WHAT THE TASK ASKS
Rewrite the data below with "flashcards" substituted for every occurrence of "flash cards", changing nothing else, and omit the pictures from your answer.
- - -
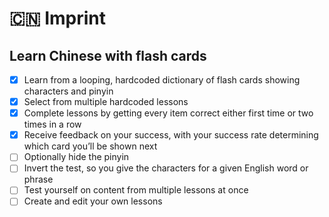 # 🇨🇳 Imprint

## Learn Chinese with flash cards

- [x] Learn from a looping, hardcoded dictionary of flash cards showing characters and pinyin
- [x] Select from multiple hardcoded lessons
- [x] Complete lessons by getting every item correct either first time or two times in a row
- [x] Receive feedback on your success, with your success rate determining which card you’ll be shown next
- [ ] Optionally hide the pinyin
- [ ] Invert the test, so you give the characters for a given English word or phrase
- [ ] Test yourself on content from multiple lessons at once
- [ ] Create and edit your own lessons
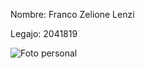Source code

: Nombre: Franco Zelione Lenzi

Legajo: 2041819

![Foto personal](C:\Users\pc\Desktop\foto\fotopersonal.jpeg)
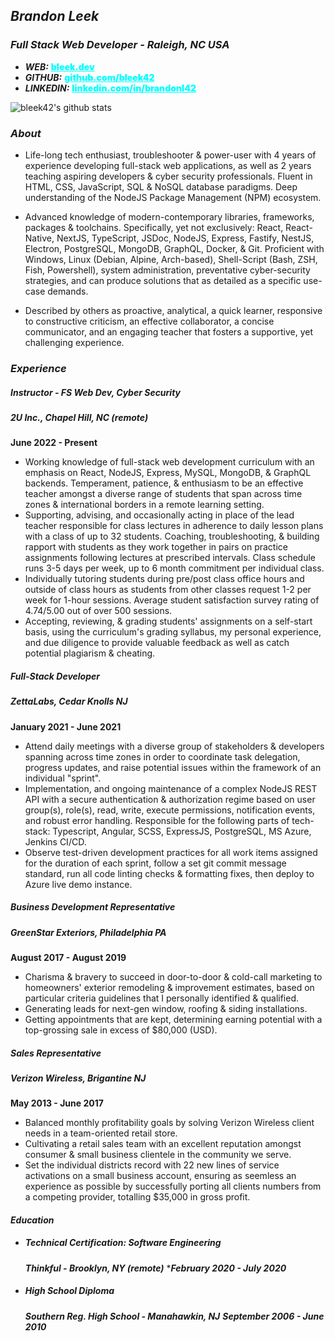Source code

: ## _**Brandon Leek**_
### *Full Stack Web Developer - Raleigh, NC USA*
- _**WEB:**_ <a href="https://bleek.dev" target="_blank" style="color:cyan;font-weight:900">bleek.dev</a>
- _**GITHUB:**_ <a href="https://github.com/bleek42>" target="_blank" style="color:cyan;font-weight:900">github.com/bleek42</a>
- _**LINKEDIN:**_ <a href="https://linkedin.com/in/brandonl42" target="_blank" style="color:cyan;font-weight:900">linkedin.com/in/brandonl42</a>

![bleek42's github stats](https://github-readme-stats.vercel.app/api?username=bleek42&show_icons=true&theme=react)

### *About*
- Life-long tech enthusiast, troubleshooter & power-user with 4 years of experience developing full-stack web applications, as well as 2 years teaching aspiring developers & cyber security professionals. Fluent in HTML, CSS, JavaScript, SQL & NoSQL database paradigms. Deep understanding of the NodeJS Package Management (NPM) ecosystem.
 
- Advanced knowledge of modern-contemporary libraries, frameworks, packages & toolchains. Specifically, yet not exclusively: React, React-Native, NextJS, TypeScript, JSDoc, NodeJS, Express, Fastify, NestJS, Electron, PostgreSQL, MongoDB, GraphQL, Docker, & Git. Proficient with Windows, Linux (Debian, Alpine, Arch-based), Shell-Script (Bash, ZSH, Fish, Powershell), system administration, preventative cyber-security strategies, and can produce solutions that as detailed as a specific use-case demands.

- Described by others as proactive, analytical, a quick learner, responsive to constructive criticism, an effective collaborator, a concise communicator, and an engaging teacher that fosters a supportive, yet challenging experience.

### *Experience*
##### Instructor - FS Web Dev, Cyber Security
##### _**2U Inc., Chapel Hill, NC (remote)**_ 
**June 2022 - Present**
* Working knowledge of full-stack web development curriculum with an emphasis on React, NodeJS, Express, MySQL, MongoDB, & GraphQL backends. Temperament, patience, & enthusiasm to be an effective teacher amongst a diverse range of students that span across time zones & international borders in a remote learning setting.
* Supporting, advising, and occasionally acting in place of the lead teacher responsible for class lectures in adherence to daily lesson plans with a class of up to 32 students. Coaching, troubleshooting, & building rapport with students as they work together in pairs on practice assignments following lectures at prescribed intervals. Class schedule runs 3-5 days per week, up to 6 month commitment per individual class.
* Individually tutoring students during pre/post class office hours and outside of class hours as students from other classes request 1-2 per week for 1-hour sessions. Average student satisfaction survey rating of 4.74/5.00 out of over 500 sessions.
* Accepting, reviewing, & grading students' assignments on a self-start basis, using the curriculum's grading syllabus, my personal experience, and due diligence to provide valuable feedback as well as catch potential plagiarism & cheating.

##### Full-Stack Developer
##### ***ZettaLabs, Cedar Knolls NJ***
**January 2021 - June 2021**
* Attend daily meetings with a diverse group of stakeholders
  & developers spanning across time zones in order
  to coordinate task delegation, progress updates, and raise potential issues within the framework of an individual "sprint".
* Implementation, and ongoing maintenance of a complex NodeJS REST API with a secure authentication & authorization regime based on user group(s), role(s), read, write, execute permissions, notification events, and robust error handling. Responsible for the following parts of tech-stack: Typescript, Angular, SCSS, ExpressJS, PostgreSQL, MS Azure, Jenkins CI/CD.
* Observe test-driven development practices for all work items assigned for the duration of each sprint, follow a set git commit message standard, run all code linting checks & formatting fixes, then deploy to Azure live demo instance.

##### Business Development Representative
##### ***GreenStar Exteriors, Philadelphia PA***
**August 2017 - August 2019**
* Charisma & bravery to succeed in door-to-door & cold-call marketing to homeowners' exterior remodeling & improvement estimates, based on particular criteria guidelines that I personally identified & qualified.
* Generating leads for next-gen window, roofing & siding installations.
* Getting appointments that are kept, determining earning potential with a top-grossing sale in excess of $80,000 (USD).

##### Sales Representative
##### ***Verizon Wireless, Brigantine NJ***
**May 2013 - June 2017**
* Balanced monthly profitability goals by solving Verizon Wireless client needs in a team-oriented retail store.
* Cultivating a retail sales team with an excellent reputation amongst consumer & small business clientele in the community we serve.
* Set the individual districts record with 22 new lines of service activations on a small business account, ensuring as seemless an experience as possible by successfully porting all clients numbers from a competing provider, totalling $35,000 in gross profit.

#### *Education*

- ##### Technical Certification: Software Engineering
	***Thinkful - Brooklyn, NY (remote)***
	****February 2020 - July 2020***
- ##### High School Diploma
	***Southern Reg. High School - Manahawkin, NJ***
	***September 2006 - June 2010***
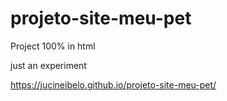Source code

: # projeto-site-meu-pet
 
Project 100% in html

just an experiment


https://jucineibelo.github.io/projeto-site-meu-pet/
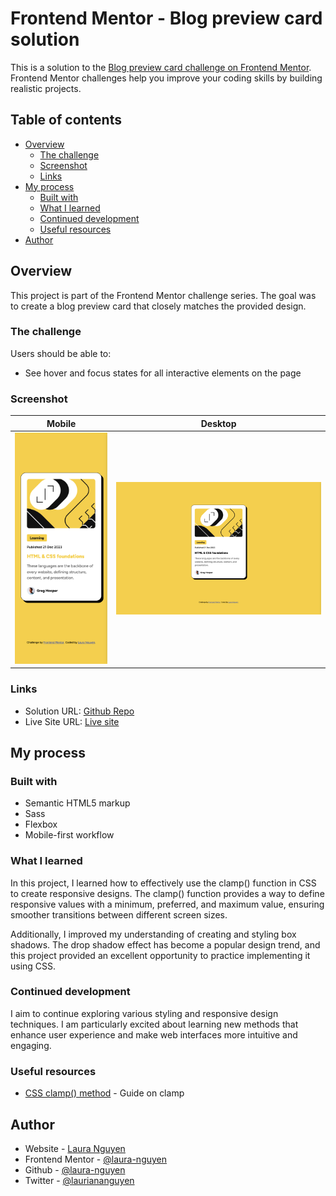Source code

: # Frontend Mentor - Blog preview card solution

This is a solution to the [Blog preview card challenge on Frontend Mentor](https://www.frontendmentor.io/challenges/blog-preview-card-ckPaj01IcS). Frontend Mentor challenges help you improve your coding skills by building realistic projects.

## Table of contents

- [Overview](#overview)
  - [The challenge](#the-challenge)
  - [Screenshot](#screenshot)
  - [Links](#links)
- [My process](#my-process)
  - [Built with](#built-with)
  - [What I learned](#what-i-learned)
  - [Continued development](#continued-development)
  - [Useful resources](#useful-resources)
- [Author](#author)

## Overview

This project is part of the Frontend Mentor challenge series. The goal was to create a blog preview card that closely matches the provided design.

### The challenge

Users should be able to:

- See hover and focus states for all interactive elements on the page

### Screenshot

| Mobile                                     | Desktop                                     |
| ------------------------------------------ | ------------------------------------------- |
| ![](./assets/images/screenshot-mobile.png) | ![](./assets/images/screenshot-desktop.png) |

### Links

- Solution URL: [Github Repo](https://github.com/laura-nguyen/blog-preview-card)
- Live Site URL: [Live site](https://laura-nguyen.github.io/blog-preview-card/)

## My process

### Built with

- Semantic HTML5 markup
- Sass
- Flexbox
- Mobile-first workflow

### What I learned

In this project, I learned how to effectively use the clamp() function in CSS to create responsive designs. The clamp() function provides a way to define responsive values with a minimum, preferred, and maximum value, ensuring smoother transitions between different screen sizes.

Additionally, I improved my understanding of creating and styling box shadows. The drop shadow effect has become a popular design trend, and this project provided an excellent opportunity to practice implementing it using CSS.

### Continued development

I aim to continue exploring various styling and responsive design techniques. I am particularly excited about learning new methods that enhance user experience and make web interfaces more intuitive and engaging.

### Useful resources

- [CSS clamp() method](https://www.geeksforgeeks.org/css-clamp-method/) - Guide on clamp

## Author

- Website - [Laura Nguyen](https://www.your-site.com)
- Frontend Mentor - [@laura-nguyen](https://www.frontendmentor.io/profile/laura-nguyen)
- Github - [@laura-nguyen](https://www.github.com/laura-nguyen)
- Twitter - [@lauriananguyen](https://www.twitter.com/lauriananguyen)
- - -
TASK OUTPUT
 # 🇨🇳 Imprint

## Learn Chinese with flashcards

- [x] Learn from a looping, hardcoded dictionary of flashcards showing characters and pinyin
- [x] Select from multiple hardcoded lessons
- [x] Complete lessons by getting every item correct either first time or two times in a row
- [x] Receive feedback on your success, with your success rate determining which card you’ll be shown next
- [ ] Optionally hide the pinyin
- [ ] Invert the test, so you give the characters for a given English word or phrase
- [ ] Test yourself on content from multiple lessons at once
- [ ] Create and edit your own lessons
Source code

: Nombre: Franco Zelione Lenzi

Legajo: 2041819

![Foto personal](C:\Users\pc\Desktop\foto\fotopersonal.jpeg)
Source code

: ## _**Brandon Leek**_
### *Full Stack Web Developer - Raleigh, NC USA*
- _**WEB:**_ <a href="https://bleek.dev" target="_blank" style="color:cyan;font-weight:900">bleek.dev</a>
- _**GITHUB:**_ <a href="https://github.com/bleek42>" target="_blank" style="color:cyan;font-weight:900">github.com/bleek42</a>
- _**LINKEDIN:**_ <a href="https://linkedin.com/in/brandonl42" target="_blank" style="color:cyan;font-weight:900">linkedin.com/in/brandonl42</a>

![bleek42's github stats](https://github-readme-stats.vercel.app/api?username=bleek42&show_icons=true&theme=react)

### *About*
- Life-long tech enthusiast, troubleshooter & power-user with 4 years of experience developing full-stack web applications, as well as 2 years teaching aspiring developers & cyber security professionals. Fluent in HTML, CSS, JavaScript, SQL & NoSQL database paradigms. Deep understanding of the NodeJS Package Management (NPM) ecosystem.
 
- Advanced knowledge of modern-contemporary libraries, frameworks, packages & toolchains. Specifically, yet not exclusively: React, React-Native, NextJS, TypeScript, JSDoc, NodeJS, Express, Fastify, NestJS, Electron, PostgreSQL, MongoDB, GraphQL, Docker, & Git. Proficient with Windows, Linux (Debian, Alpine, Arch-based), Shell-Script (Bash, ZSH, Fish, Powershell), system administration, preventative cyber-security strategies, and can produce solutions that as detailed as a specific use-case demands.

- Described by others as proactive, analytical, a quick learner, responsive to constructive criticism, an effective collaborator, a concise communicator, and an engaging teacher that fosters a supportive, yet challenging experience.

### *Experience*
##### Instructor - FS Web Dev, Cyber Security
##### _**2U Inc., Chapel Hill, NC (remote)**_ 
**June 2022 - Present**
* Working knowledge of full-stack web development curriculum with an emphasis on React, NodeJS, Express, MySQL, MongoDB, & GraphQL backends. Temperament, patience, & enthusiasm to be an effective teacher amongst a diverse range of students that span across time zones & international borders in a remote learning setting.
* Supporting, advising, and occasionally acting in place of the lead teacher responsible for class lectures in adherence to daily lesson plans with a class of up to 32 students. Coaching, troubleshooting, & building rapport with students as they work together in pairs on practice assignments following lectures at prescribed intervals. Class schedule runs 3-5 days per week, up to 6 month commitment per individual class.
* Individually tutoring students during pre/post class office hours and outside of class hours as students from other classes request 1-2 per week for 1-hour sessions. Average student satisfaction survey rating of 4.74/5.00 out of over 500 sessions.
* Accepting, reviewing, & grading students' assignments on a self-start basis, using the curriculum's grading syllabus, my personal experience, and due diligence to provide valuable feedback as well as catch potential plagiarism & cheating.

##### Full-Stack Developer
##### ***ZettaLabs, Cedar Knolls NJ***
**January 2021 - June 2021**
* Attend daily meetings with a diverse group of stakeholders
  & developers spanning across time zones in order
  to coordinate task delegation, progress updates, and raise potential issues within the framework of an individual "sprint".
* Implementation, and ongoing maintenance of a complex NodeJS REST API with a secure authentication & authorization regime based on user group(s), role(s), read, write, execute permissions, notification events, and robust error handling. Responsible for the following parts of tech-stack: Typescript, Angular, SCSS, ExpressJS, PostgreSQL, MS Azure, Jenkins CI/CD.
* Observe test-driven development practices for all work items assigned for the duration of each sprint, follow a set git commit message standard, run all code linting checks & formatting fixes, then deploy to Azure live demo instance.

##### Business Development Representative
##### ***GreenStar Exteriors, Philadelphia PA***
**August 2017 - August 2019**
* Charisma & bravery to succeed in door-to-door & cold-call marketing to homeowners' exterior remodeling & improvement estimates, based on particular criteria guidelines that I personally identified & qualified.
* Generating leads for next-gen window, roofing & siding installations.
* Getting appointments that are kept, determining earning potential with a top-grossing sale in excess of $80,000 (USD).

##### Sales Representative
##### ***Verizon Wireless, Brigantine NJ***
**May 2013 - June 2017**
* Balanced monthly profitability goals by solving Verizon Wireless client needs in a team-oriented retail store.
* Cultivating a retail sales team with an excellent reputation amongst consumer & small business clientele in the community we serve.
* Set the individual districts record with 22 new lines of service activations on a small business account, ensuring as seemless an experience as possible by successfully porting all clients numbers from a competing provider, totalling $35,000 in gross profit.

#### *Education*

- ##### Technical Certification: Software Engineering
	***Thinkful - Brooklyn, NY (remote)***
	****February 2020 - July 2020***
- ##### High School Diploma
	***Southern Reg. High School - Manahawkin, NJ***
	***September 2006 - June 2010***
Source code

: # projeto-site-meu-pet
 
Project 100% in html

just an experiment


https://jucineibelo.github.io/projeto-site-meu-pet/
Source code

: # Frontend Mentor - Blog preview card solution

This is a solution to the [Blog preview card challenge on Frontend Mentor](https://www.frontendmentor.io/challenges/blog-preview-card-ckPaj01IcS). Frontend Mentor challenges help you improve your coding skills by building realistic projects.

## Table of contents

- [Overview](#overview)
  - [The challenge](#the-challenge)
  - [Screenshot](#screenshot)
  - [Links](#links)
- [My process](#my-process)
  - [Built with](#built-with)
  - [What I learned](#what-i-learned)
  - [Continued development](#continued-development)
  - [Useful resources](#useful-resources)
- [Author](#author)

## Overview

This project is part of the Frontend Mentor challenge series. The goal was to create a blog preview card that closely matches the provided design.

### The challenge

Users should be able to:

- See hover and focus states for all interactive elements on the page

### Screenshot

| Mobile                                     | Desktop                                     |
| ------------------------------------------ | ------------------------------------------- |
| ![](./assets/images/screenshot-mobile.png) | ![](./assets/images/screenshot-desktop.png) |

### Links

- Solution URL: [Github Repo](https://github.com/laura-nguyen/blog-preview-card)
- Live Site URL: [Live site](https://laura-nguyen.github.io/blog-preview-card/)

## My process

### Built with

- Semantic HTML5 markup
- Sass
- Flexbox
- Mobile-first workflow

### What I learned

In this project, I learned how to effectively use the clamp() function in CSS to create responsive designs. The clamp() function provides a way to define responsive values with a minimum, preferred, and maximum value, ensuring smoother transitions between different screen sizes.

Additionally, I improved my understanding of creating and styling box shadows. The drop shadow effect has become a popular design trend, and this project provided an excellent opportunity to practice implementing it using CSS.

### Continued development

I aim to continue exploring various styling and responsive design techniques. I am particularly excited about learning new methods that enhance user experience and make web interfaces more intuitive and engaging.

### Useful resources

- [CSS clamp() method](https://www.geeksforgeeks.org/css-clamp-method/) - Guide on clamp

## Author

- Website - [Laura Nguyen](https://www.your-site.com)
- Frontend Mentor - [@laura-nguyen](https://www.frontendmentor.io/profile/laura-nguyen)
- Github - [@laura-nguyen](https://www.github.com/laura-nguyen)
- Twitter - [@lauriananguyen](https://www.twitter.com/lauriananguyen)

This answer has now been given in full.